Basically, I'd like to add $n$ random vectors in a 2 dimensional space of unit length and of angle $\theta$ relative to a global axis. The probability density function of the angle $\theta$ is a uniform distribution over the interval $[0..2\pi)$. I've come to the equation to find the following vector sum for $n$ vectors:
$$ d=\sqrt{(\sum_{i=1}^{n}{\sin(\theta_i)})^2+(\sum_{i=1}^{n}\cos(\theta_i))^2} $$
Where might I go from here to find the probability distribution of $d$? I'm mostly curious about probability distribution of $d$ in the case where $n \rightarrow \infty$.
Thanks!
Note that $D_n=|Z_1+\cdots+Z_n|$ where $Z_k=\mathrm e^{\mathrm i\Theta_k}$ and the random variables $(\Theta_k)$ are i.i.d. and uniform on $[0,1]$. The increments $Z_k$ are centered hence the central limit theorem implies that $(Z_1+\cdots+Z_n)/\sqrt{n}$ converges in distribution to a centered complex normal random variable $U+\mathrm iV$ of covariance matrix $\Sigma=\mathrm{Cov}(\Re Z_1,\Im Z_1)$, that is, $\Sigma=\mathrm{Cov}(\cos\Theta_1,\sin\Theta_1)$.

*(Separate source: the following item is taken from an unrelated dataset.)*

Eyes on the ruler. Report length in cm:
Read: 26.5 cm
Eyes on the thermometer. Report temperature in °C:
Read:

Now $E(\cos^2\Theta_1)=E(\sin^2\Theta_1)=\frac12$ and $E(\cos\Theta_1\sin\Theta_1)=0$ hence $\Sigma=\frac12I$, that is, $U^2+V^2=\frac12(X^2+Y^2)$ where $(X,Y)$ is i.i.d. standard normal.

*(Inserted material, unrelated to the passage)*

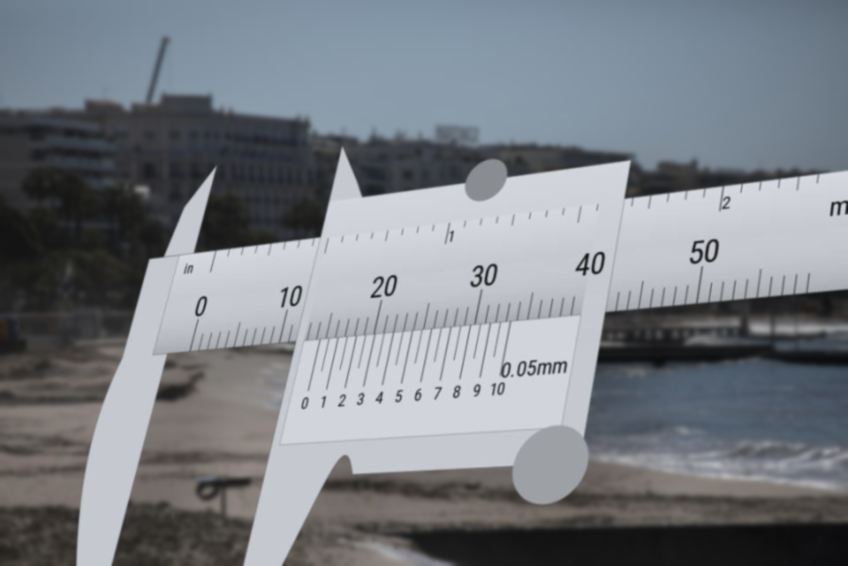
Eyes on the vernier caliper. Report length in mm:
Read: 14.4 mm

In particular, $D_n/\sqrt{n}\to W$ in distribution, where $W=\sqrt{\frac12(X^2+Y^2)}$. The distribution of $W$ is called a $\chi$ distribution and its density is $w\mathrm e^{-w^2/2}$ on $w\geqslant0$. Thus, the complementary CDF of $W$ is such that $P(W\gt w)=\mathrm e^{-w^2/2}$ for every $w\geqslant0$. Finally, $W=\sqrt{-2\log \Xi}$ where $\Xi$ is uniform on $[0,1]$.